Rating: 2 stars
Date Finished: March 12, 2024
Format: Kindle
Reader Warning: sexual content (extremely brief – a memory between a married couple), an LGBTQ themed bait and switch 80% of the way through, an unreliable narrator
Just going to put it right here, there are spoilers.
I don’t know guys. I’ve thought long and hard on this book and I figure the best thing to do is just to be honest in my review. The writing is beautiful and the only reason it gets two stars.
The main character is not someone I am interested in. It’s not because she’s old, I’ve read books about old people before. It’s that she’s just not a likable person. She doesn’t seem to really like her husband and as the book goes on you learn that she never really loved him, not romantically. She didn’t want children and refused even though her husband desperately wanted children. She wanted seclusion but he loved to go out and about and do things. She never gave, he adapted to her but she never compromised for him. Perhaps it’s just that they weren’t well matched and she shouldn’t have agreed to marry him (as she says several times) and this guy, Arthur, he always took care of her and he loved her.
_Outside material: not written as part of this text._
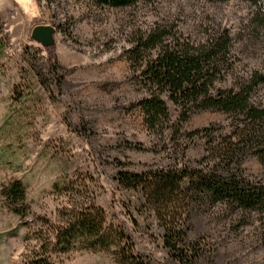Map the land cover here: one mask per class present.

He says he always has but part of me couldn’t help but think that he married her and took care of her because she’s his best friend’s little sister and her brother died young (25).
So the book begins and Arthur dies after 62 years of marriage and now Mabel is all alone. She goes into a deep depression and one day decides she must get out of it, she must make arrangements for Arthur’s funeral and call his family and friends to tell them. So she starts to make a list, like he always did. Oh, and she found this beginning of a list that said, “Find D” which she interrupts as him telling her to find her old best friend, Dot, whom she hasn’t spoken to for 62 years (yes, the length of her marriage). All of this, very interesting. Then a lady shows up at her house one day to take care of her a few hours a day—turns out Arthur paid for three months of a caregiver service in advance for when he died. Which—is super sweet. She makes these friendships with the caretaker, a dance instructor, and a young mom who falls in love with Arthur’s dog, and Erin- the cashier at the grocery store who caught her shoplifting but didn’t say anything.
But I have to be honest with you, Mabel is not a likable character. She decides that she knows what is best for her new friends, without questioning further what is the right thing for her friends. She goes behind their backs and orchestrates reunions that perhaps should not have happened. In fact, there’s a lot of heat with all of them but no one stays mad at Mabel because apparently you can’t get mad at a meddler if they’re over a certain age? I say nay. Meddlers have to face consequences too. Despite never wanting to be a mom, she certainly has a desire to take one teen away from her family because she has decided that they don’t love her the way that she is, her only saving grace is that she does not say this to the girl but rather encourages her to talk to her family about it. Like Belle from Twilight, there are no consequences, she gets everything she wants in the end, and she’s overall annoying and selfish.
And there’s the dog, Ollie. I think dogs can be pretty good judges of character and he doesn’t like Mabel. Granted, he doesn’t like many people but he liked Arthur and he likes the young mom who comes to take him for walks and even likes her baby and if a dog doesn’t like people they tend especially not to like babies but not him. So for me, that was actually a red flag about Mabel (really, only after all the other stuff-it’s easy to find more stuff once you decide you don’t like someone).
Now for the unreliable narrator, she talks for 80% of the book about how she doesn’t understand why she couldn’t love Arthur and why Dot has never written back to her, and why she feels certain ways about things when the whole time she knows exactly why. And she reveals that at 80% and then she goes to her husband’s grave to basically pee on it and tell him why she couldn’t love him. He was a good friend, but that was it and honestly, Arthur deserved way better than her. She kept them both from living full and happy lives and I think Arthur is lucky to have gotten away from her. OH and there was this one character, Reg, who it’s hinted at that there was some terrible, terrible thing he did. So as a reader I’m like, “oh my gosh, did he try something with her or her friend when they were younger?” because it seriously felt like she was suffering from PTSD. What did he do? He told the truth, and she claimed she didn’t care about the truth coming out, but 62 years later she still holds a grudge. And he tries to be nice to her but she’s filled with rage toward him. NOW when I read it at first I thought he was a super creepy, attempted rapist, so I understood the feeling. After finding out what he did was merely words, and truthful words, not even being mean, just stating factual events that he saw, I don’t get it. If she didn’t care, why treat him so badly?
Everything in the second half of the book felt inauthentic.
Honestly, I should have known, books published after a certain (recent) year are rarely good. They’re too heavy handed with things and sacrifice plot and character development for their message and even making logical connections. If you can convince me of why something is happening, get the character motivations right, I’ll overlook a lot of things. But I just can’t overlook this one.